For Chiarelli, 70, the movie represents an opportunity so ideal it seems almost to have been hallucinated into being. Not only does "Road To The Lemon Grove" raise the arc of Chiarelli's career and transfer his talents from the stage to the big screen, it does so spectacularly.
There is beautiful location shooting in Sicily, and there are many effects (some of which allow Chiarelli to be on the screen with himself as he plays three different roles), and big name co-stars like Young and Mancuso.
There's more. The female lead is Rosella Brescia, famous prima ballerina and screen star in Italy.
And Loreena McKennitt, the acclaimed Celtic singer, is featured as the voice of, well, God herself.

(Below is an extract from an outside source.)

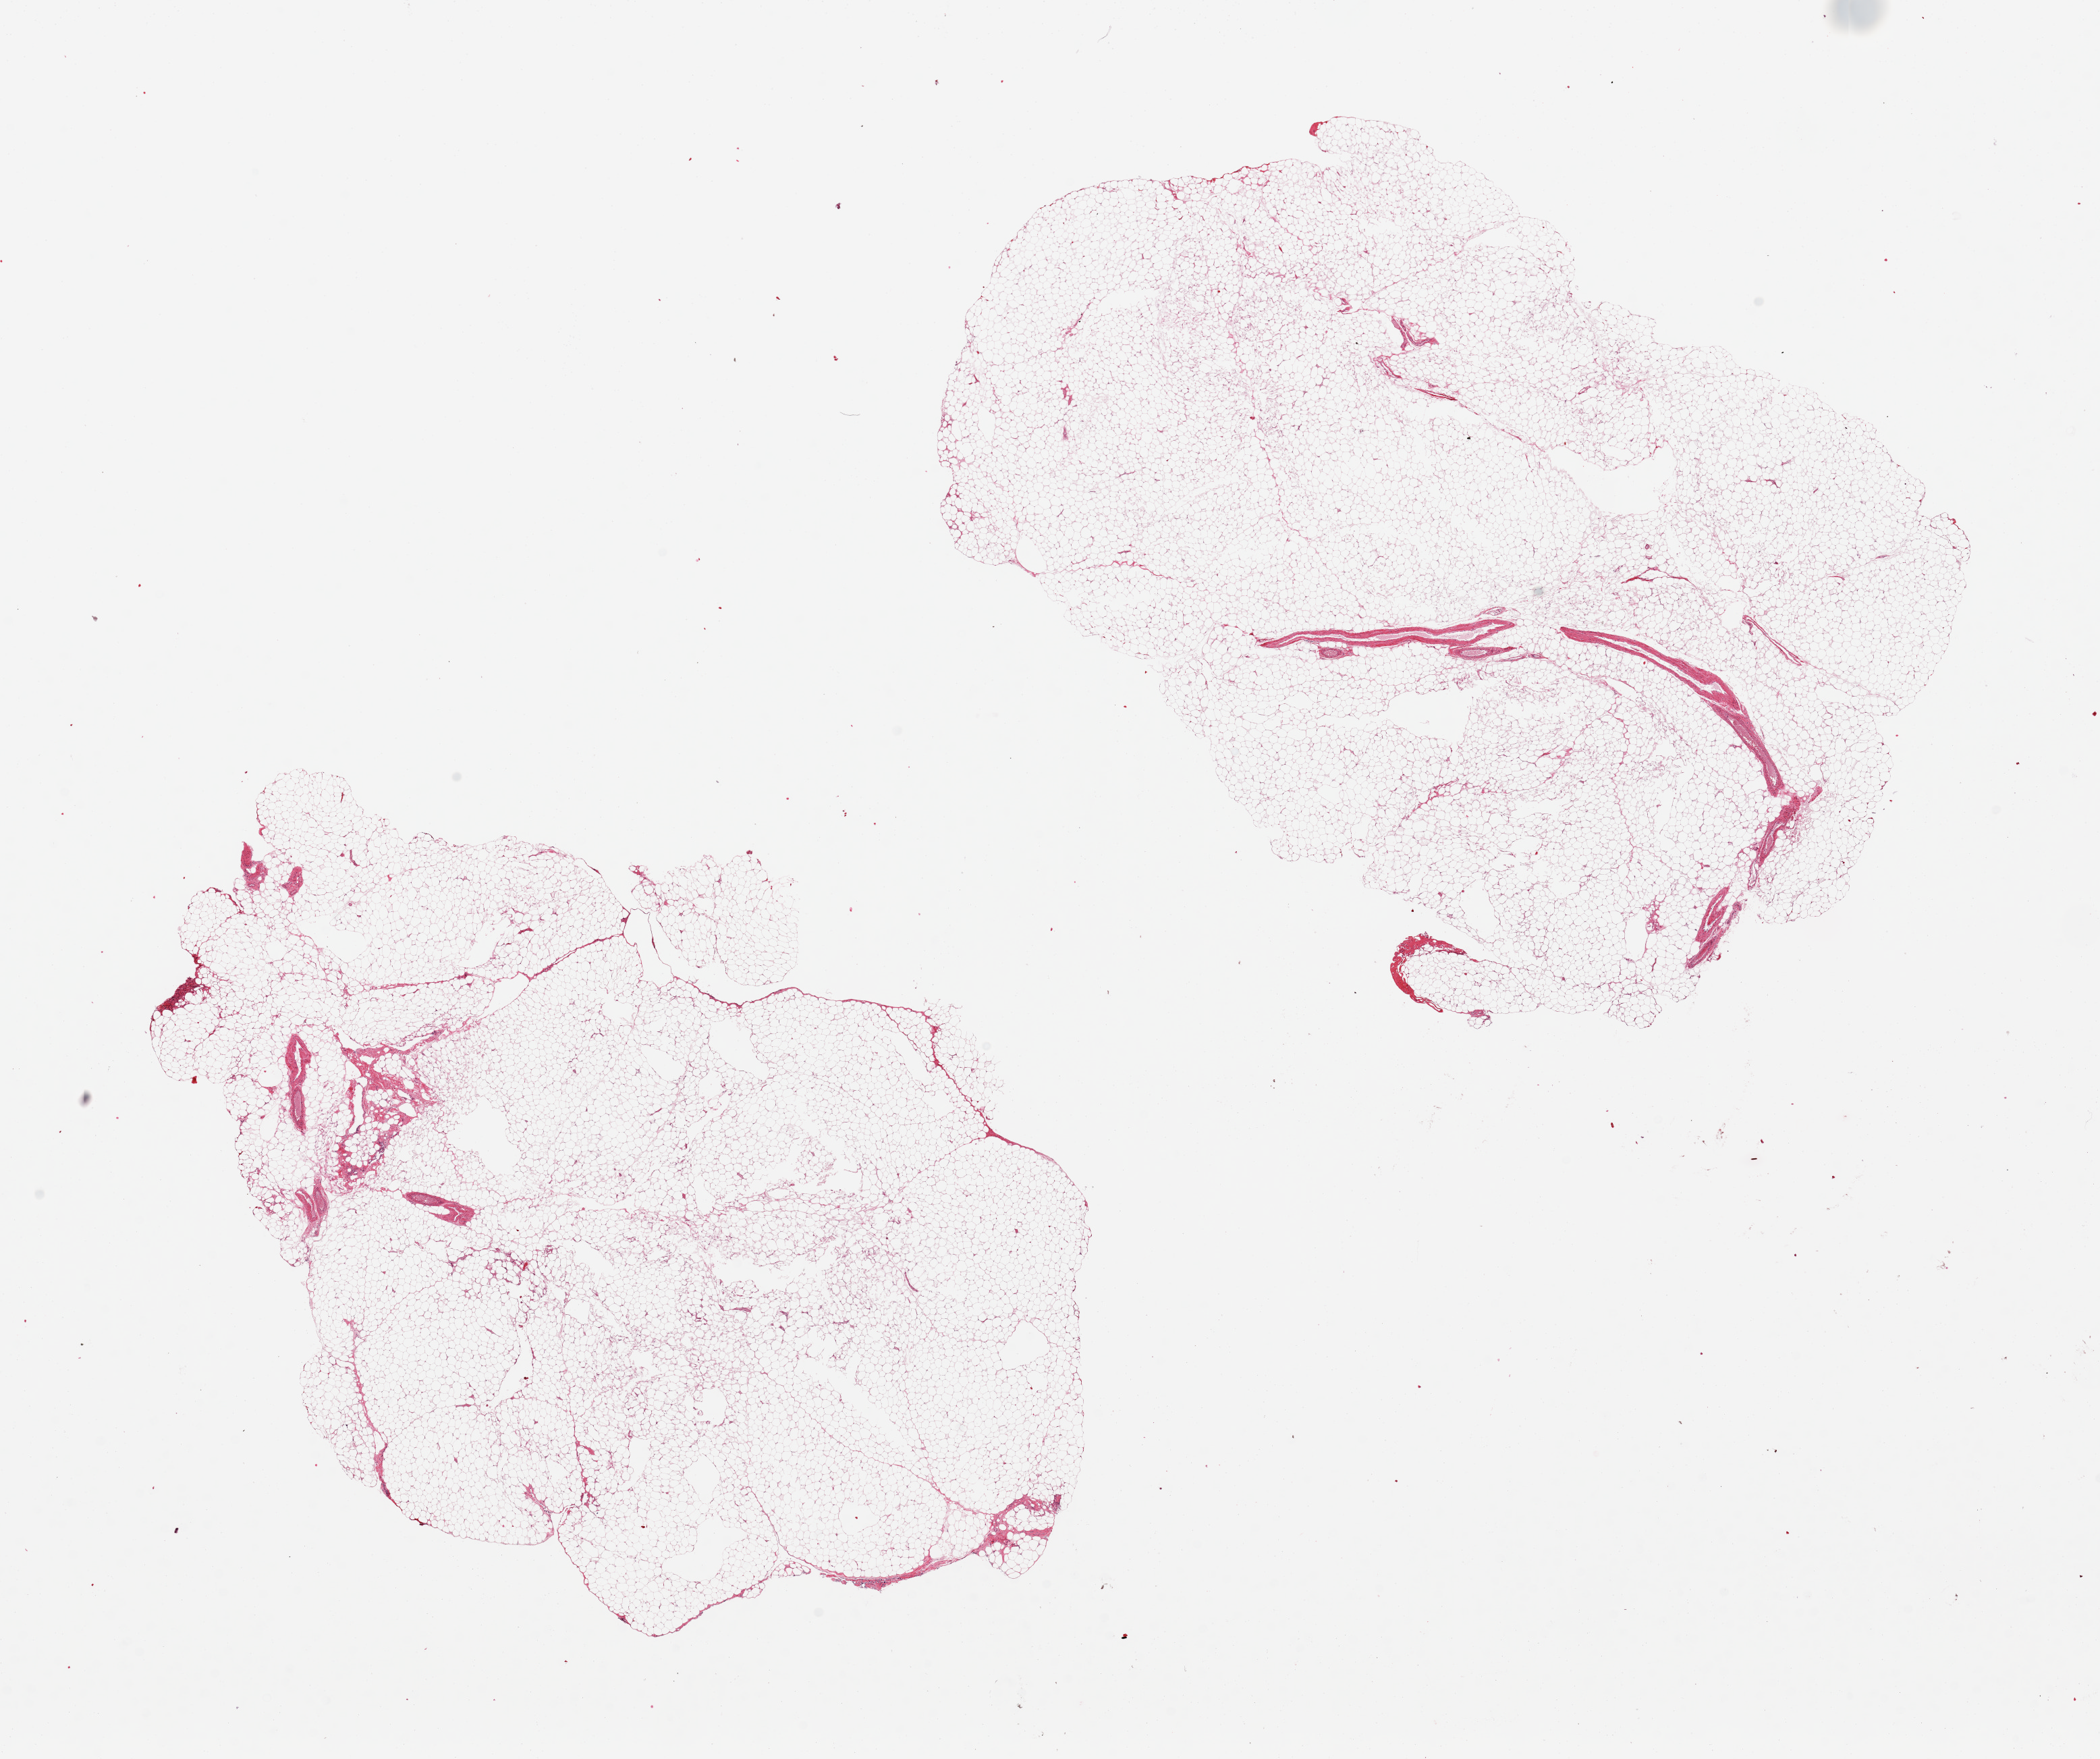
Hematoxylin and eosin (H&E) whole-slide image, shown as a low-resolution overview of the whole scanned area (about 24.6 x 20.6 mm, acquisition: 20x scan), PAXgene-fixed paraffin-embedded (PFPE) section, target tissue: omentum, tissue donor sample. Donor: male.
Reviewer comment on this tissue sample: 2 pieces.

This, says Charly, is thanks to the efforts of the inimitable Dale Hildebrand, who is director and producer as well as co-writer. So it's a bit of a misnomer to call this Chiarelli's film. It's as much Hildebrand's.
But the story grew out of Chiarelli's oeuvre, if we can use a fancy word but one which happens to apply. Plays like "Cu'Fu," "Mangiacake" and "Sunamabeach" (all brought along by director Ronald Weihs of Hamilton's Artword Artbar), plays which draw on the language, music, humour and passion of Chiarelli's Racalmutese/Hamiltonian roots.
"Road To The Lemon Grove," in that comic vein, tells the story of Calogero, a North American of Sicilian descent, whose father Antonio dies (as in "Cu'Fu," the death of a father is a prominent theme) but before Antonio can get into heaven, God (McKennitt) tells him he must repair his relationship with his son and get his son to settle a feud between two families in Sicily.
So Calogero, a linguist, finds himself unwittingly embroiled in a conflict thousands of miles away, above and beyond which he has to scatter his father's ashes over a disputed Sicilian lemon grove.
Naturally, hilarity ensues and so does a love story.
Chiarelli, with the aid of makeup and special effects, plays both son Calogero and father Antonio (as both an old and young man) as well as a mystery woman, and Tomaso Sanelli ("Titans") plays Calogero as a boy.
"We made Calogero a linguist to underscore the loss of languages and dialects, and the loss of identity that results from that," says Chiarelli, who has a master's degree in social work. "We use the Racalutese language in the film."
Related to that theme is the gulf between generations that can open up when first arrival immigrants, who might come with backgrounds like farming, have children with PhDs and careers in the professions. But it also means they can "open up new realities," to each other.
In the movie, it is one of the father's great hopes for his son that he correct a lack in his life. "He (Calogero) has never touched the earth."
"Road To The Lemon Grove," some three years in the making, grew out of Hildebrand interviewing Chiarelli in a documentary the former made about Italian immigration in Canada.
It is a movie, says Chiarelli, an accomplished harmonica player, in which "love abounds." Love, in all its meanings, including reconciliation and appreciation for the sacrifice of ancestors and, not least, love of music, which is featured prominently in the movie, including from Hamilton's Rita Chiarelli and The Acoustics.
Awards for 'The Road to the Lemon Grove' * Cirs Award at the Taormina Film Festival (Sicily) for Best in Cultural and Social Achievement
* Best in Italian-Canadian Cinema at the Italian Contemporary Film Festival; the Excellence in Performance Award at the Italian Contemporary Film Festival.
* Best Comedy Feature at Edmonton International Film Festival.